Result: Euclidean distance = 5

Using x1=0, y1=0, x2=3, y2=4, the calculator returns Euclidean distance = 5. This example mirrors the calculator's live computation flow and is useful for checking manual steps and unit handling.

Tips & Best Practices

  • Chebyshev distance is always ≤ Euclidean distance ≤ Manhattan distance.
  • Minkowski with p=1 gives Manhattan, p=2 gives Euclidean, and as p→∞ it approaches Chebyshev.
  • Manhattan distance is used in urban grid navigation and L1 regularization in machine learning.
  • Chebyshev distance equals the minimum number of king moves in chess between two squares.
  • All four metrics satisfy the triangle inequality, symmetry, and non-negativity properties.

What This Distance Calculator Solves

This page is built for distance problems where metric choice matters. It compares Euclidean, Manhattan, Chebyshev, and Minkowski distance in 2D or 3D, then shows the midpoint and geometric picture that go with the same coordinates.

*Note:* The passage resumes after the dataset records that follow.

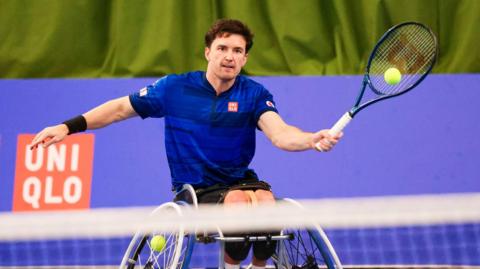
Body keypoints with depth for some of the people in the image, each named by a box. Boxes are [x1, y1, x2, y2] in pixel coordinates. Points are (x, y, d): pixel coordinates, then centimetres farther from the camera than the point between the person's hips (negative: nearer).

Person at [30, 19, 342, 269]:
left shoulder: (254, 95, -3)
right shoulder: (175, 88, -2)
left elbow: (280, 133, -20)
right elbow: (122, 107, 7)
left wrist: (311, 140, -43)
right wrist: (68, 127, -2)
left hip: (241, 180, 2)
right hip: (196, 191, -2)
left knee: (265, 200, -34)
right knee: (239, 201, -35)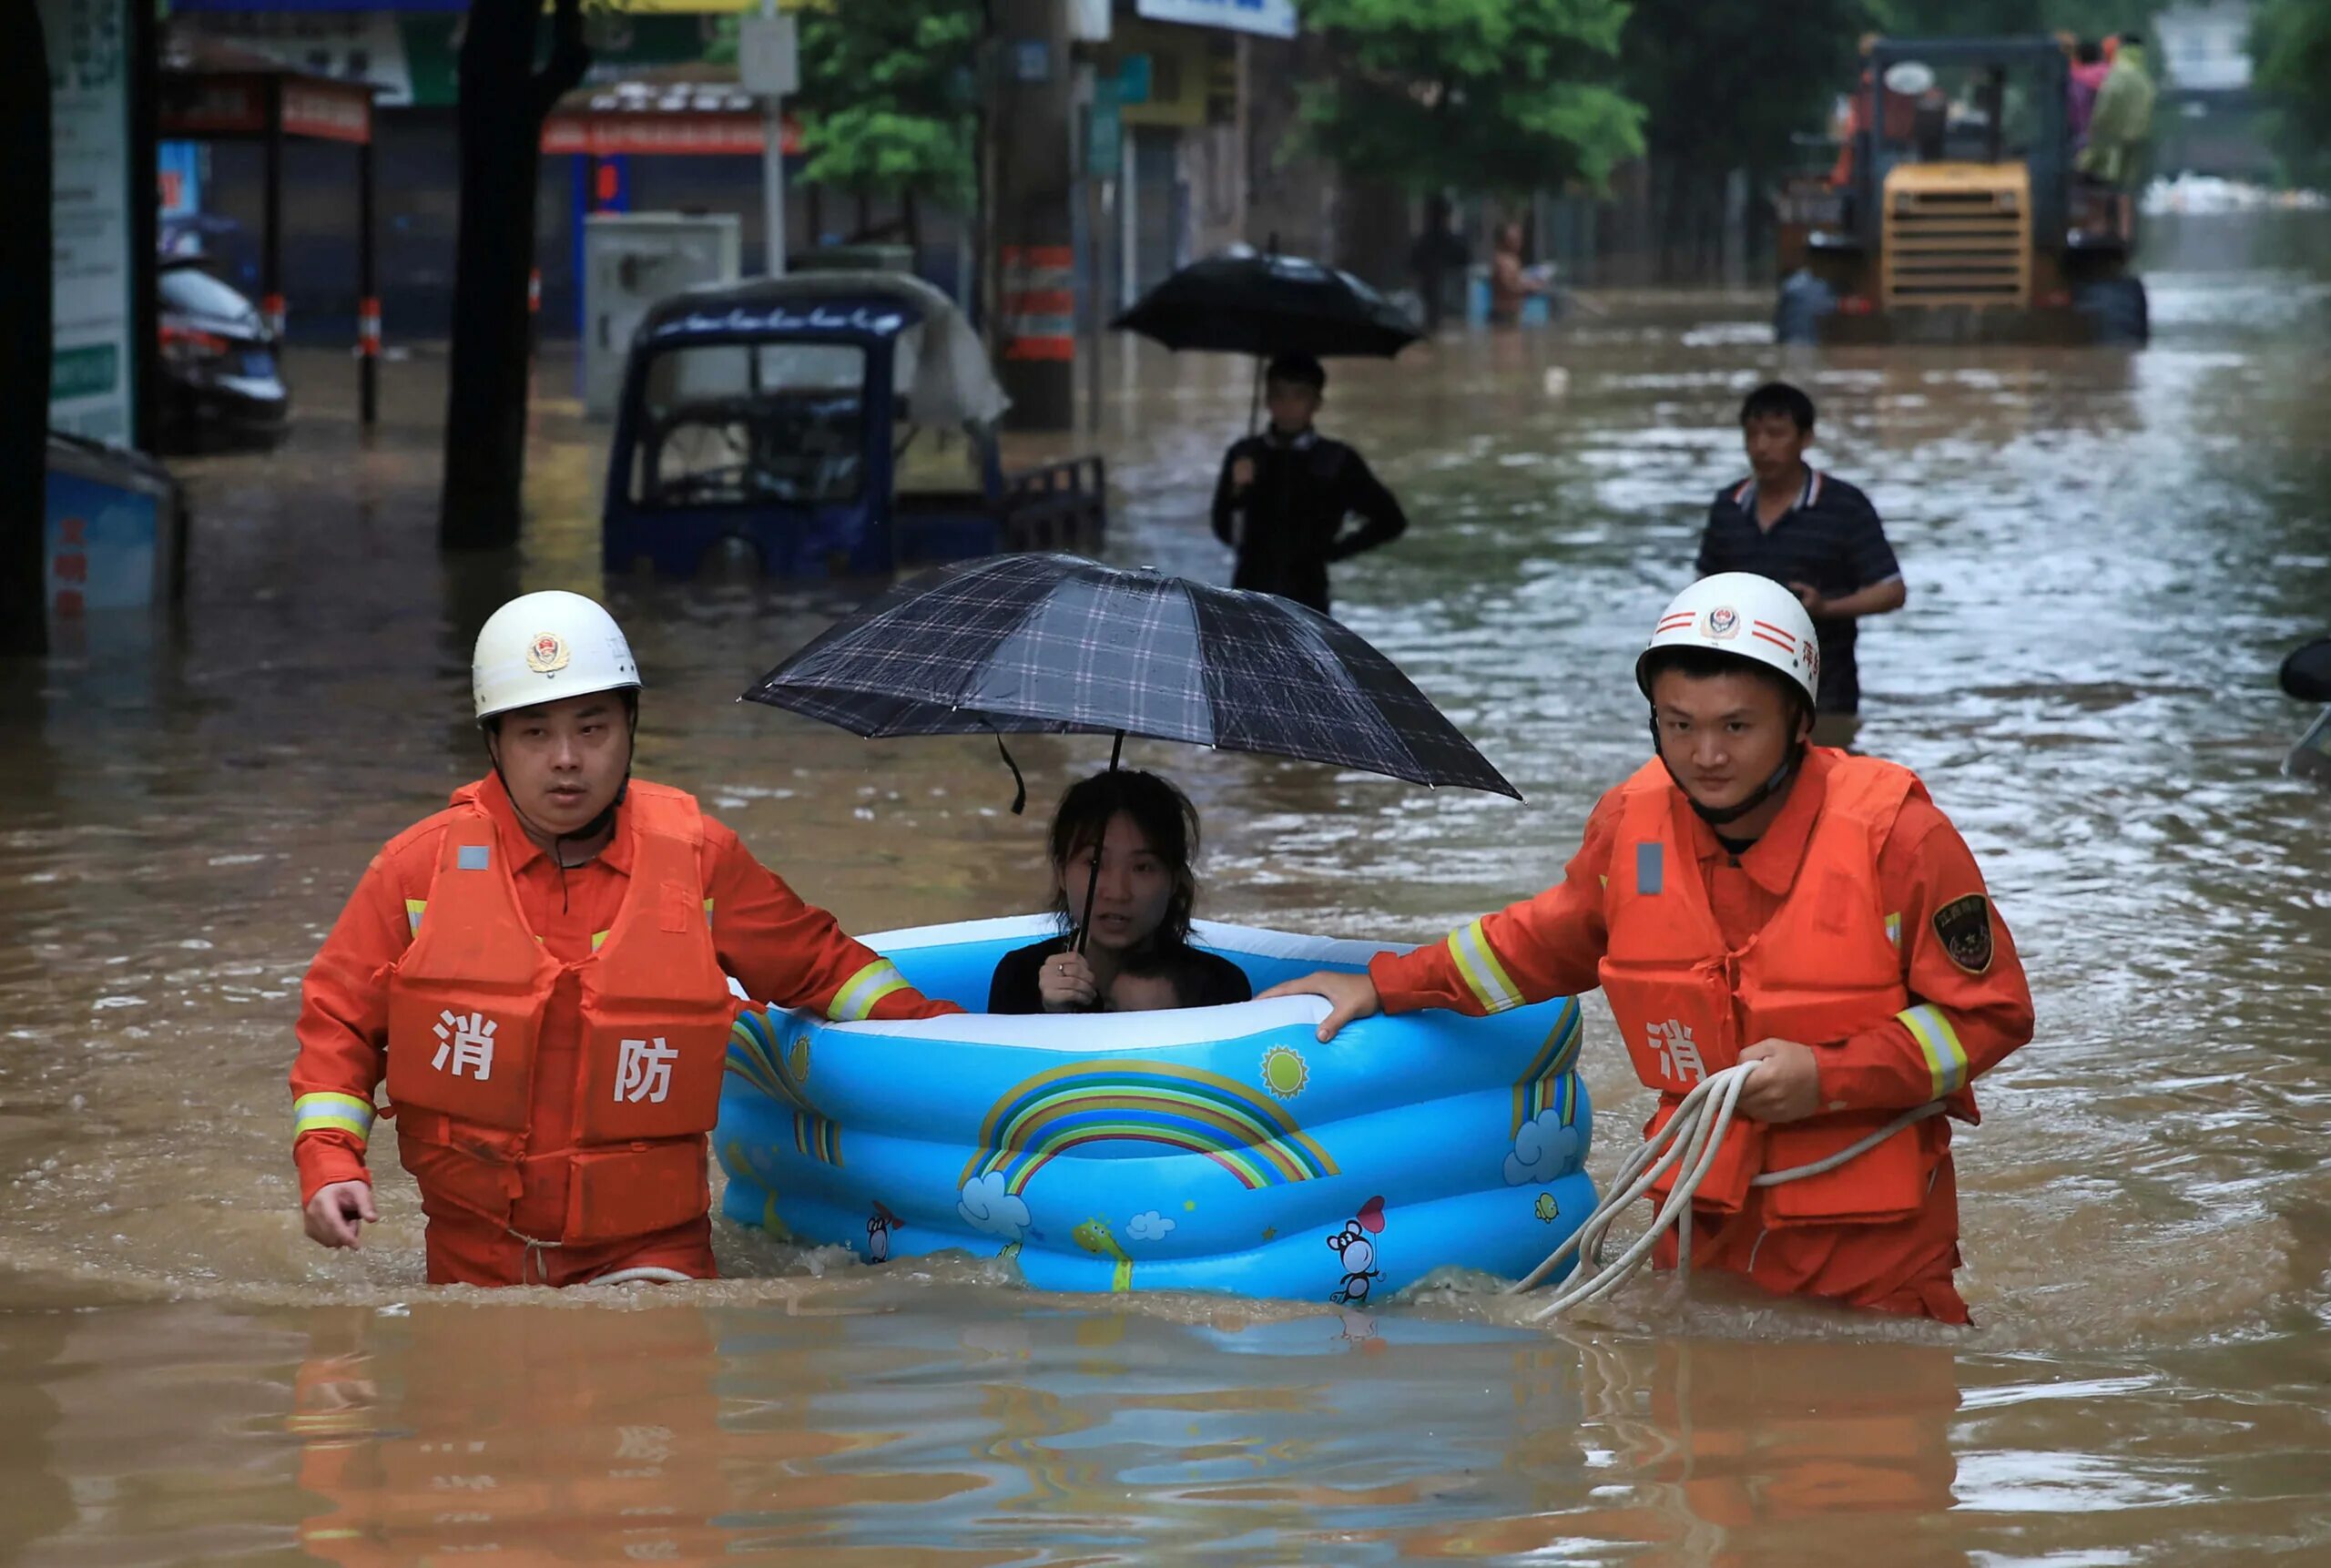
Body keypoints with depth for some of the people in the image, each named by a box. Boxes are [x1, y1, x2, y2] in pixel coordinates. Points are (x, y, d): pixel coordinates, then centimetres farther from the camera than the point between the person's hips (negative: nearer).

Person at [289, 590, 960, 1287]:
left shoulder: (699, 859, 1)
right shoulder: (425, 865, -2)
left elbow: (817, 963, 15)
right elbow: (340, 1019, 5)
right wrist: (329, 1163, -8)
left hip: (647, 1248, -1)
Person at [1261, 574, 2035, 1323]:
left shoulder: (1896, 834, -16)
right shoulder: (1631, 826, -2)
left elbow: (1992, 1011, -10)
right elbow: (1550, 941, 19)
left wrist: (1828, 1077, -20)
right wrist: (1384, 987, 17)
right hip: (1706, 1224, 4)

How To Interpret The Outputs

Start with the Euclidean result if you want the straight-line distance, then compare the other metrics to see how the same points behave under different movement rules. The Minkowski p-parameter is especially useful for seeing how the metric transitions between L1, L2, and max-distance behavior.

Study And Practice Strategy

Try one 2D example and one 3D example manually, then compare the results across all four metrics. After that, change only the p-value in Minkowski mode to see how the distance shifts while the coordinates stay fixed.

Sources & Methodology

Last updated:

Frequently Asked Questions

  • Euclidean distance is the straight-line distance between two points in space, calculated as the square root of the sum of squared coordinate differences: √(Δx² + Δy² + Δz²). It is the most common distance measure in geometry.